Wil en waarheid
5 maart 2025 – Zoekt en gij zult vinden, klop en er wordt open gedaan. Stiekem hoor ik ook een sinterklaas liedje. Maar dit boek bevat geen sprookjes of gebakken lucht. Het is een verslag van een zoektocht. Deze zoektocht begon in het najaar van 1930 op kasteel Rothenfels. Jongeren gingen 3 dagen aan de slag met geestelijke oefeningen gecombineerd met gymnastische oefeningen, gebed, meditatie, stilte en adem oefeningen. Dit alles gecombineerd met de heilige Mis. Verder zijn er praktische oefeningen zoals spreken en zingen. Ik citeer: ‘… goed spreken en zingen raakt de wortels van de mens; zal hem dus in levende beweging brengen, open en ontvankelijk maken….’

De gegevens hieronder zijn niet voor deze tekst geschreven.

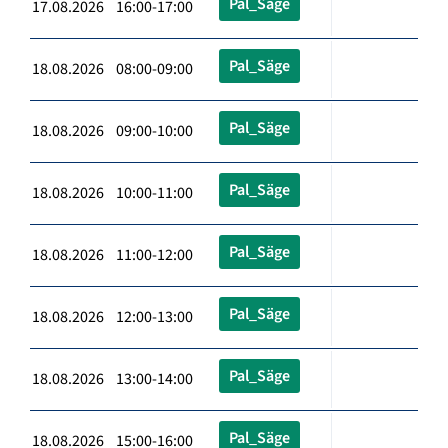
Pal_Säge
17.08.2026 16:00-17:00
Pal_Säge
18.08.2026 08:00-09:00
Pal_Säge
18.08.2026 09:00-10:00
Pal_Säge
18.08.2026 10:00-11:00
Pal_Säge
18.08.2026 11:00-12:00
Pal_Säge
18.08.2026 12:00-13:00
Pal_Säge
18.08.2026 13:00-14:00
Pal_Säge
18.08.2026 15:00-16:00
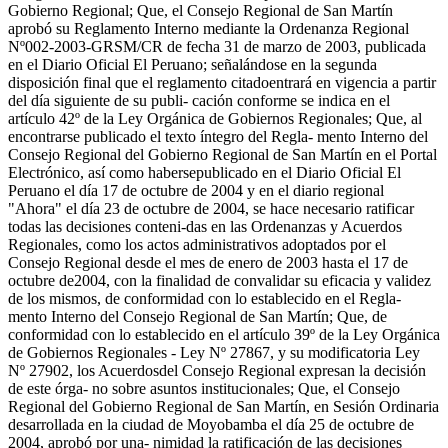
Gobierno Regional; Que, el Consejo Regional de San Martín
aprobó su Reglamento Interno mediante la Ordenanza Regional
Nº002-2003-GRSM/CR de fecha 31 de marzo de 2003, publicada
en el Diario Oficial El Peruano; señalándose en la segunda
disposición final que el reglamento citadoentrará en vigencia a partir
del día siguiente de su publi- cación conforme se indica en el
artículo 42º de la Ley Orgánica de Gobiernos Regionales; Que, al
encontrarse publicado el texto íntegro del Regla- mento Interno del
Consejo Regional del Gobierno Regional de San Martín en el Portal
Electrónico, así como habersepublicado en el Diario Oficial El
Peruano el día 17 de octubre de 2004 y en el diario regional
"Ahora" el día 23 de octubre de 2004, se hace necesario ratificar
todas las decisiones conteni-das en las Ordenanzas y Acuerdos
Regionales, como los actos administrativos adoptados por el
Consejo Regional desde el mes de enero de 2003 hasta el 17 de
octubre de2004, con la finalidad de convalidar su eficacia y validez
de los mismos, de conformidad con lo establecido en el Regla-
mento Interno del Consejo Regional de San Martín; Que, de
conformidad con lo establecido en el artículo 39º de la Ley Orgánica
de Gobiernos Regionales - Ley Nº 27867, y su modificatoria Ley
Nº 27902, los Acuerdosdel Consejo Regional expresan la decisión
de este órga- no sobre asuntos institucionales; Que, el Consejo
Regional del Gobierno Regional de San Martín, en Sesión Ordinaria
desarrollada en la ciudad de Moyobamba el día 25 de octubre de
2004, aprobó por una- nimidad la ratificación de las decisiones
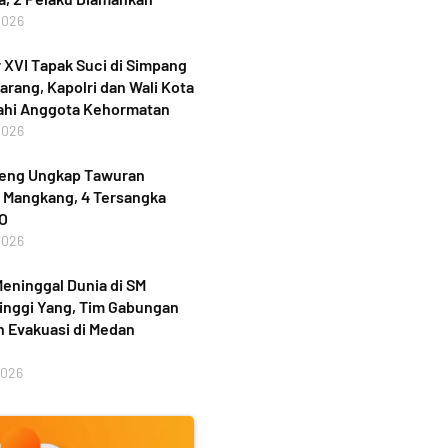
2026
XVI Tapak Suci di Simpang
rang, Kapolri dan Wali Kota
ahi Anggota Kehormatan
2026
teng Ungkap Tawuran
 Mangkang, 4 Tersangka
PO
2026
eninggal Dunia di SM
inggi Yang, Tim Gabungan
 Evakuasi di Medan
2026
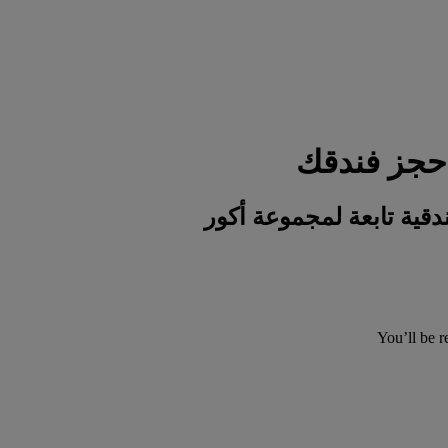
You’ll be r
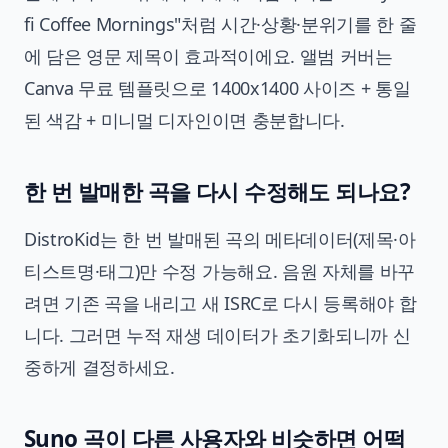
fi Coffee Mornings"처럼 시간·상황·분위기를 한 줄
에 담은 영문 제목이 효과적이에요. 앨범 커버는
Canva 무료 템플릿으로 1400x1400 사이즈 + 통일
된 색감 + 미니멀 디자인이면 충분합니다.
한 번 발매한 곡을 다시 수정해도 되나요?
DistroKid는 한 번 발매된 곡의 메타데이터(제목·아
티스트명·태그)만 수정 가능해요. 음원 자체를 바꾸
려면 기존 곡을 내리고 새 ISRC로 다시 등록해야 합
니다. 그러면 누적 재생 데이터가 초기화되니까 신
중하게 결정하세요.
Suno 곡이 다른 사용자와 비슷하면 어떡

Het is alweer even geleden dat deze parel op de plank ‘nog te lezen’ belande. Niet dat het lezen van dit boek ruimte geeft op deze plank. Maar ok. Dit boek gaat over een groep katholieken die opzoek gaat naar God. Door alles te combineren en de focus te leggen op doen. Allereerst, zo bevat deze uitgeschreven versie van het gesproken woord, we willen leren stil te worden. Wauw. ‘Zwijgen betekent niet de afwezigheid van spreken, maar het levende complement van spreken; de act van de stilte, de houding die luistert, waarin de diepte opengaat en de krachten zich concentreren… We kunnen onze mond stilhouden en daarachter praatziek zijn; we kunnen afzien van het hoorbare woord tot de ander, maar ons innerlijk met hem onderhouden; de gedachten kunnen zwijgen en het hart vol lawaai zijn. Waar het op aankomt, is dat de stilte dieper wordt; dat ons wezen zich steeds dieper vrij maakt in de rust.’
Eerlijk is eerlijk, de brownie is allang op en ik zit hier gewoon stukken over te typen die in dit boek staan. Maar wat een prachtige verwoording van deze ontdekkingsreis. Ik krijg spontaan een voorjaarsgevoel van zinnen als ‘de dag is volgestopt en daardoor wordt hij leeg’, ‘….. het afschuwelijke tegenbeeld van de eeuwigheid, … namelijk de verstarring’ en ‘de adem nu vormt een tussenschakel tussen gedachten en werkelijkheid; een middel van realisering’.
‘Wat is er zachter, stiller dan de groei? De boom maakt geen lawaai. Onhoorbaar veranderen de stoffen uit de donkere aarde in sap, vorm en vrucht. Geluidloos gebeurt het bloeien en rijpen – en wat zouden wij met al onze bedrijvigheid en al het gedaver van acties en organisaties zijn, als de kracht van de groei verdween? God is de levende. Hij nadert, raakt aan en schijnt weg te gaan. Maar daarbinnen is iets ontwaakt. God laat een kiem vallen in het levende; nu begint de groei en zoekt zijn weg.’
Wauw. Voorjaar staat voor de deur en ik doe open.